JIL SANDER DÉVOILE SA CAMPAGNE PUBLICITAIRE PRINTEMPS/ÉTÉ 2026

par | 12 Fév 2026 | CAMPAGNES, NEWS

 

 

Est-il possible de soustraire tout en y apportant sa touche personnelle ?

La question que s’est posée Simone Bellotti, directeur artistique de JIL SANDER, lors de sa première collection, se traduit par un travail de création visuelle dans sa première campagne, photographiée par Stef Mitchell.

La vision du purisme selon Bellotti vibre d’une émotion palpable derrière la perfection apparente. Elle se nourrit d’un dialogue des contraires : rigueur et légèreté, grâce et sévérité, contrôle et liberté.

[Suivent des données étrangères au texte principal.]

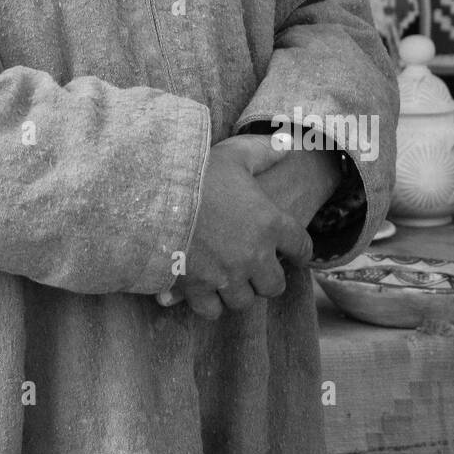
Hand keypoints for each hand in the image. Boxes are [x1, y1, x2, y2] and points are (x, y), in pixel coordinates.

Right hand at [157, 133, 312, 319]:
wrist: (152, 193)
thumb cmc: (196, 171)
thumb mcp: (234, 154)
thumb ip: (264, 151)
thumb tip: (289, 143)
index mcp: (269, 223)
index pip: (301, 247)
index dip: (300, 250)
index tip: (294, 252)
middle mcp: (254, 255)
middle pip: (274, 285)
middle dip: (267, 277)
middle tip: (255, 267)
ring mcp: (225, 276)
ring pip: (244, 301)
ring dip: (238, 290)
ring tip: (228, 278)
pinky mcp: (197, 288)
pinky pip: (213, 310)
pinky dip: (210, 303)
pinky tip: (204, 289)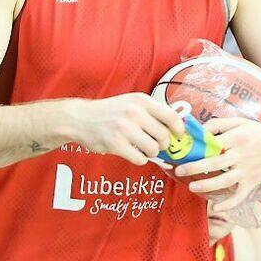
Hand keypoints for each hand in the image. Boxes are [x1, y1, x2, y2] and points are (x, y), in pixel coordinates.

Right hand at [65, 93, 186, 165]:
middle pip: (163, 136)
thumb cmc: (110, 111)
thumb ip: (152, 112)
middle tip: (155, 144)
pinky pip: (140, 159)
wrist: (81, 118)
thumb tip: (177, 128)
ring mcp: (124, 129)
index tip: (178, 135)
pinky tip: (132, 153)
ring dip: (151, 153)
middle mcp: (134, 113)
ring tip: (143, 149)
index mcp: (141, 100)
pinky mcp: (115, 144)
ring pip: (153, 149)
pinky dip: (139, 159)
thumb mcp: (131, 102)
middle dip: (162, 144)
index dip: (179, 129)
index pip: (171, 116)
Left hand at [175, 118, 260, 206]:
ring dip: (207, 186)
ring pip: (224, 181)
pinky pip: (239, 196)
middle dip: (195, 167)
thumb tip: (200, 130)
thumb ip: (220, 123)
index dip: (197, 146)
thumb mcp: (242, 122)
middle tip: (179, 170)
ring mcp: (247, 171)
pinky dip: (228, 204)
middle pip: (215, 162)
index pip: (213, 142)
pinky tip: (215, 208)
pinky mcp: (253, 183)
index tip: (184, 150)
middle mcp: (242, 155)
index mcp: (238, 137)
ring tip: (192, 187)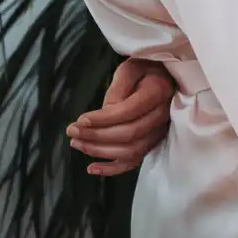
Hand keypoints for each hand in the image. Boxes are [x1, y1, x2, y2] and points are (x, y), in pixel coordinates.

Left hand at [66, 59, 175, 175]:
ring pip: (130, 151)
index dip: (102, 119)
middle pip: (129, 134)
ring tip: (77, 143)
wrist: (166, 78)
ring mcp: (159, 132)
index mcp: (157, 93)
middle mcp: (162, 116)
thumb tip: (105, 112)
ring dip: (100, 151)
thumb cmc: (146, 70)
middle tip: (71, 131)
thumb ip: (118, 88)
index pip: (127, 112)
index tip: (79, 120)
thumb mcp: (130, 68)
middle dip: (96, 136)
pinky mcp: (153, 142)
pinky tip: (91, 168)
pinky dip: (112, 169)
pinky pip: (134, 161)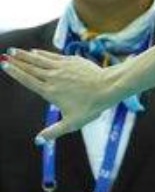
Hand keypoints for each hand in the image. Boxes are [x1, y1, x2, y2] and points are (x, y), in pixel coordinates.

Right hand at [0, 49, 116, 142]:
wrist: (107, 88)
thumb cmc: (91, 107)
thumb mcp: (72, 123)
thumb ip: (54, 131)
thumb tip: (39, 141)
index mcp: (49, 92)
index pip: (27, 80)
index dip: (14, 72)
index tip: (3, 65)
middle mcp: (52, 78)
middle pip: (30, 68)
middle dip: (16, 61)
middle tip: (4, 55)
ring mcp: (61, 67)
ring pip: (39, 60)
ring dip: (25, 55)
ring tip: (13, 50)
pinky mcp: (71, 61)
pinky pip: (52, 56)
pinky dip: (42, 53)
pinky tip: (35, 52)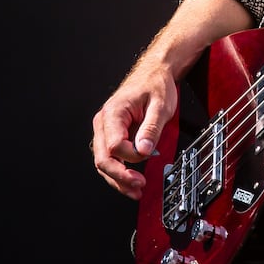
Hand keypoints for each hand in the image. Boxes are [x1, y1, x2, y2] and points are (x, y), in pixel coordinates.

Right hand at [91, 60, 176, 199]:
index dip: (131, 157)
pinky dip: (119, 172)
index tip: (149, 156)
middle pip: (103, 158)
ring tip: (136, 190)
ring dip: (118, 179)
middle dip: (120, 176)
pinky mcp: (111, 136)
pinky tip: (131, 181)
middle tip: (139, 186)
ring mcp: (105, 130)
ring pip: (104, 162)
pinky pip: (110, 158)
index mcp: (113, 113)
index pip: (115, 145)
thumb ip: (151, 129)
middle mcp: (103, 122)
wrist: (154, 73)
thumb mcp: (160, 105)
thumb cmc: (156, 85)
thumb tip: (143, 151)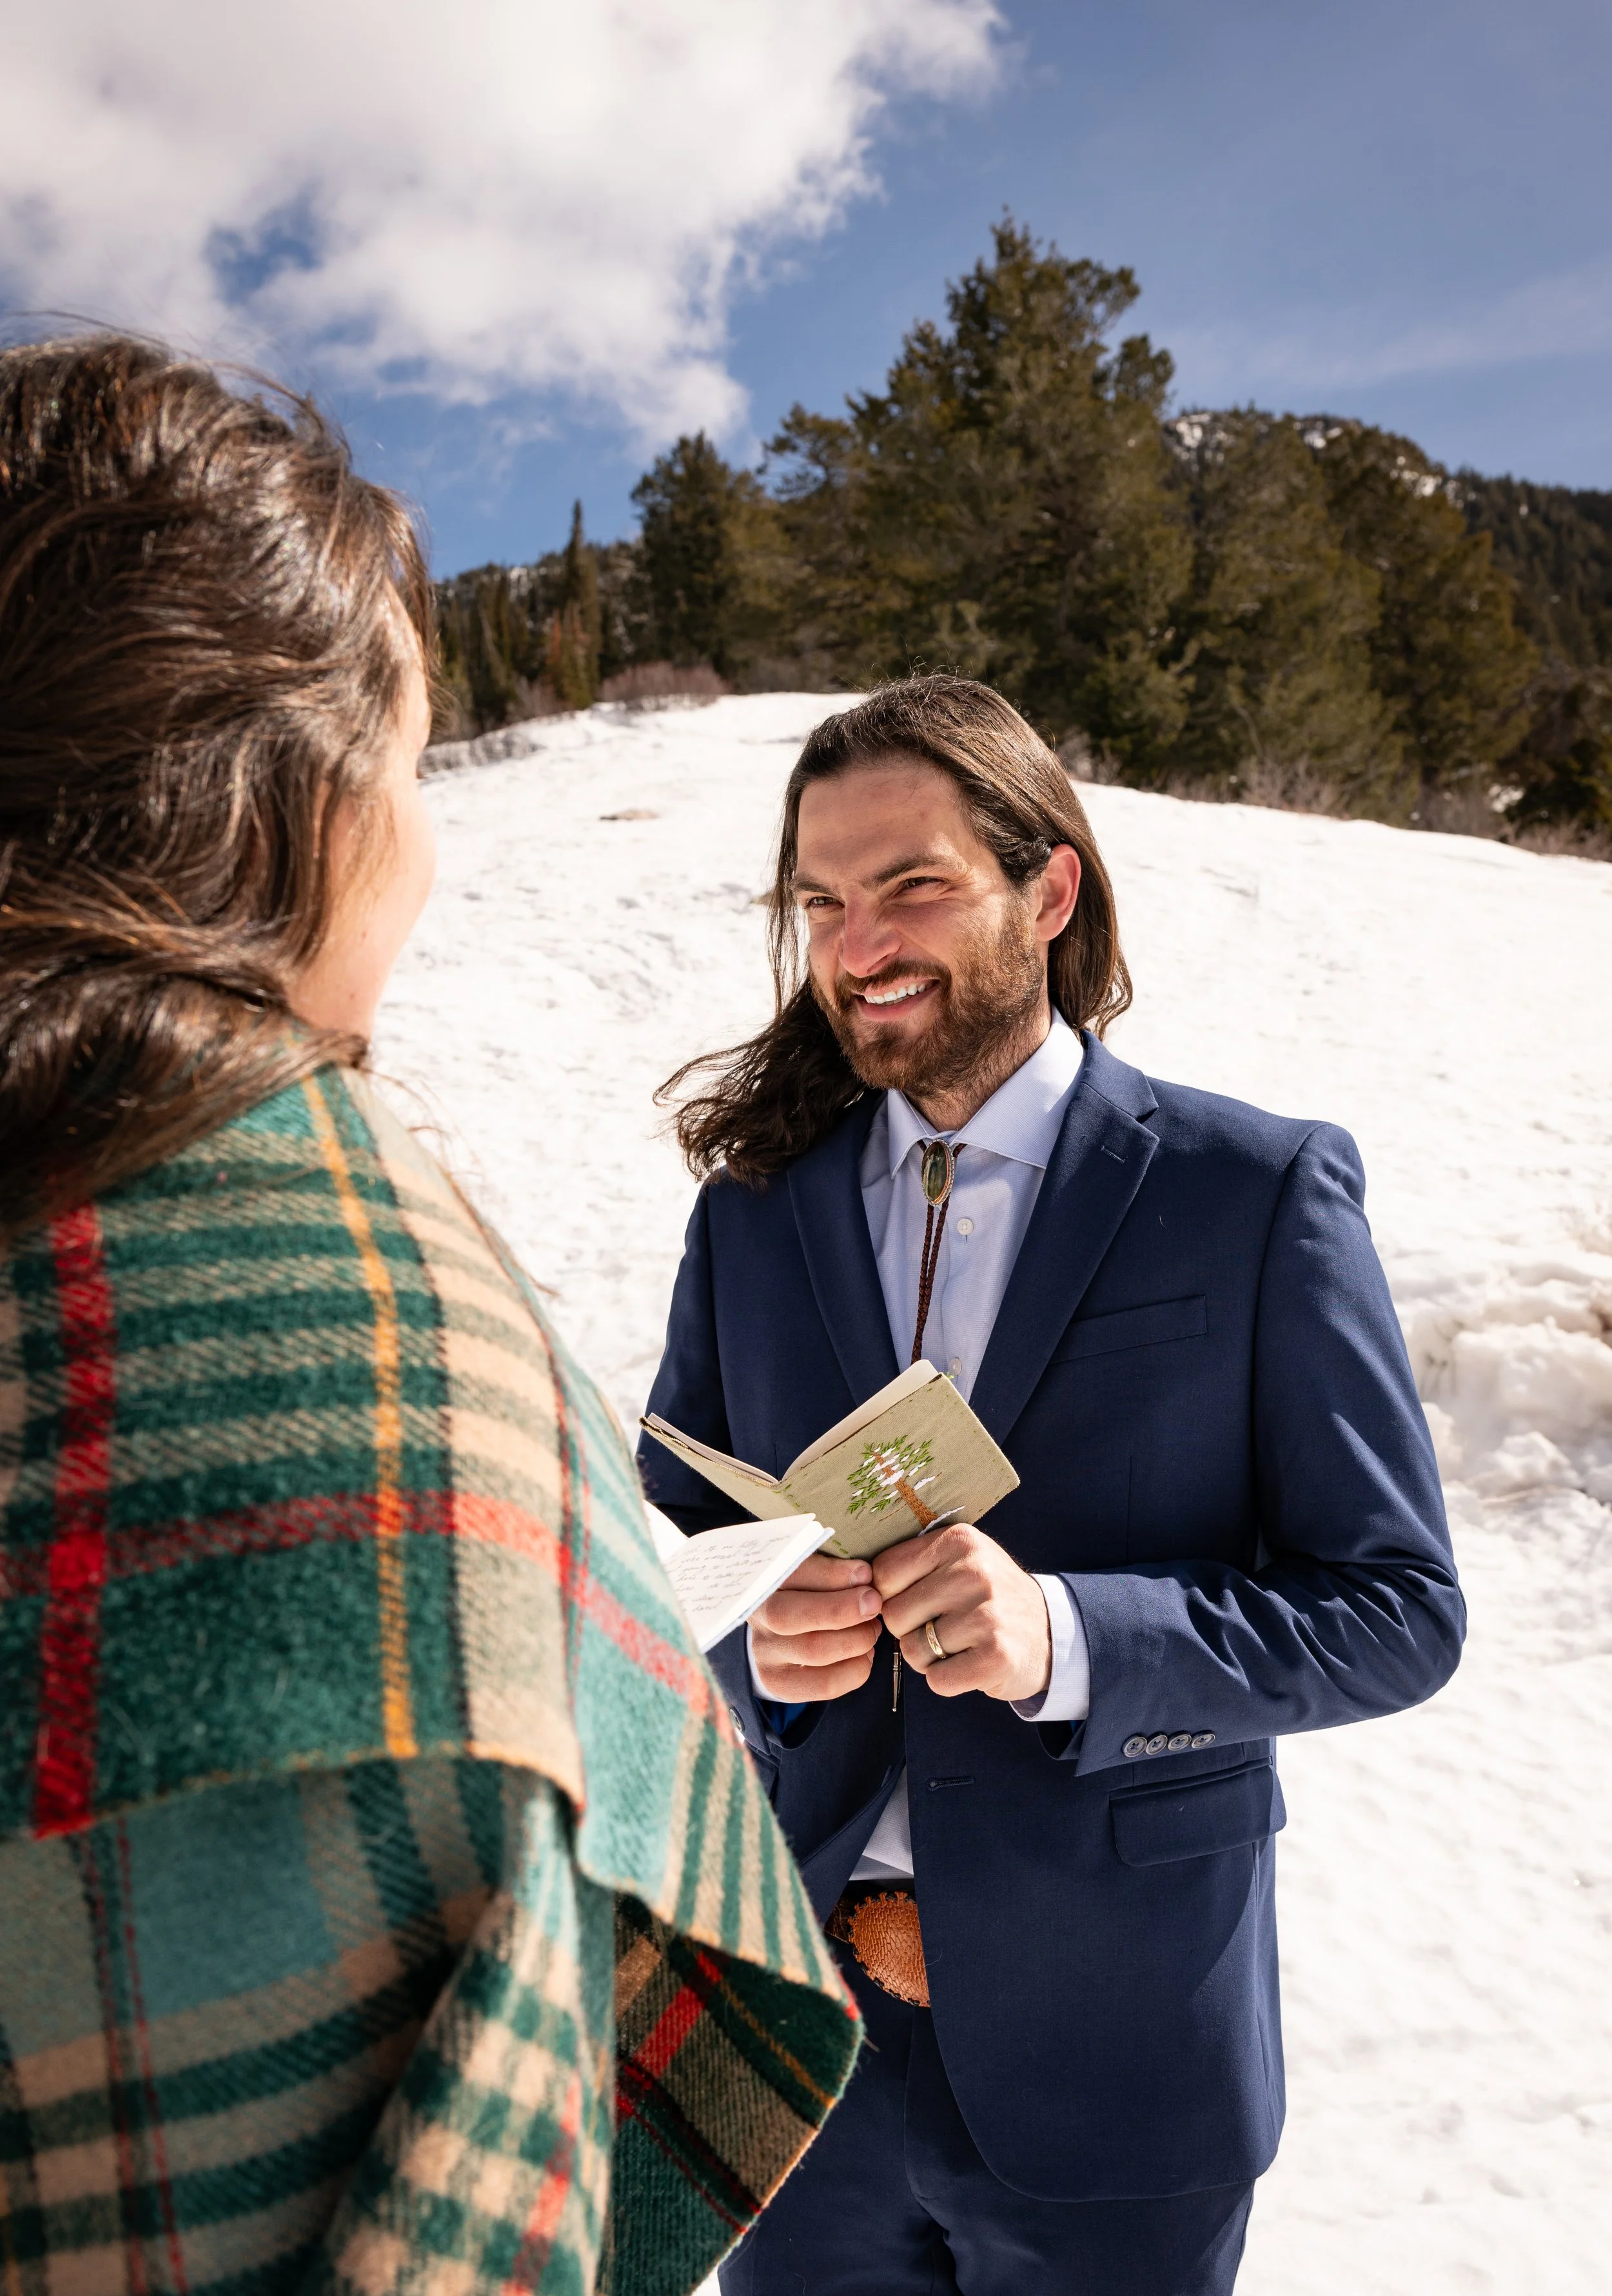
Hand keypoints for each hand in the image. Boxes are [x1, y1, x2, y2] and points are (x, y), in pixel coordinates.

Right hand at [750, 1552, 883, 1701]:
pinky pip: (823, 1683)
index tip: (865, 1574)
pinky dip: (855, 1669)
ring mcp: (763, 1652)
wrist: (781, 1631)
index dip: (830, 1575)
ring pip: (812, 1651)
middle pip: (789, 1617)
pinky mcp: (778, 1682)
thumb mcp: (816, 1570)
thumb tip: (863, 1577)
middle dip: (841, 1610)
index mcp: (763, 1577)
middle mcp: (756, 1616)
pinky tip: (865, 1654)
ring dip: (855, 1639)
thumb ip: (833, 1568)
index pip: (787, 1575)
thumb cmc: (808, 1590)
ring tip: (873, 1628)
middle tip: (874, 1603)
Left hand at [874, 1525, 1050, 1703]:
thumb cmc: (988, 1598)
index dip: (888, 1597)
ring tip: (958, 1644)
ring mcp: (987, 1615)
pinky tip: (969, 1664)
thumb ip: (913, 1562)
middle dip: (908, 1630)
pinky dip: (946, 1680)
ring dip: (927, 1657)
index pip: (883, 1573)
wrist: (1051, 1633)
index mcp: (958, 1541)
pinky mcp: (996, 1656)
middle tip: (940, 1627)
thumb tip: (855, 1581)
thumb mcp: (960, 1560)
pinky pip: (937, 1679)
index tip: (913, 1601)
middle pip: (893, 1615)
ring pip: (912, 1650)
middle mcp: (974, 1572)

Les images sont conçues de la même manière, utilisant l’espace blanc et liminal du studio photo comme tremplin pour une tension et un calme mêlés. En façonnant un langage visuel captivant pour la marque, la création d’images devient une étude des contraires : entre protection et exposition, force et vulnérabilité.

 

 

 

 

« Ce que je recherche, c’est la curiosité pour le corps », explique Simone Bellotti. « La posture et le geste comme modes de communication, les vêtements qui invitent à la proximité, qui dissimulent et révèlent. La rationalité et les émotions. »

Les cadrages sont décisifs : tantôt rapprochés, tantôt distanciés, toujours centrés sur les gestes et ce qu’ils expriment en termes émotionnels et physiques. Proximité, lien, défi, étreinte : tout est mis en avant.

L’érotisme s’exprime par la retenue – l’espace chargé de tension entre ce qui est caché et ce qui est montré. La poésie apporte rythme et sensibilité, transformant la simplicité en émotion et le geste en sens. La dualité permet aux contrastes de coexister : dureté et douceur, distance et proximité, corps et objet.

 

 

 

 

La friction visuelle est vivante et intensément humaine. Les images sont distillées à leur essence : une sérénité électrisée par la tension et la surprise, à la fois intime et affirmée.

Un langage de dissimulation et de révélation se déploie. Il parle de beauté, d’émotion et du pouvoir silencieux du désir.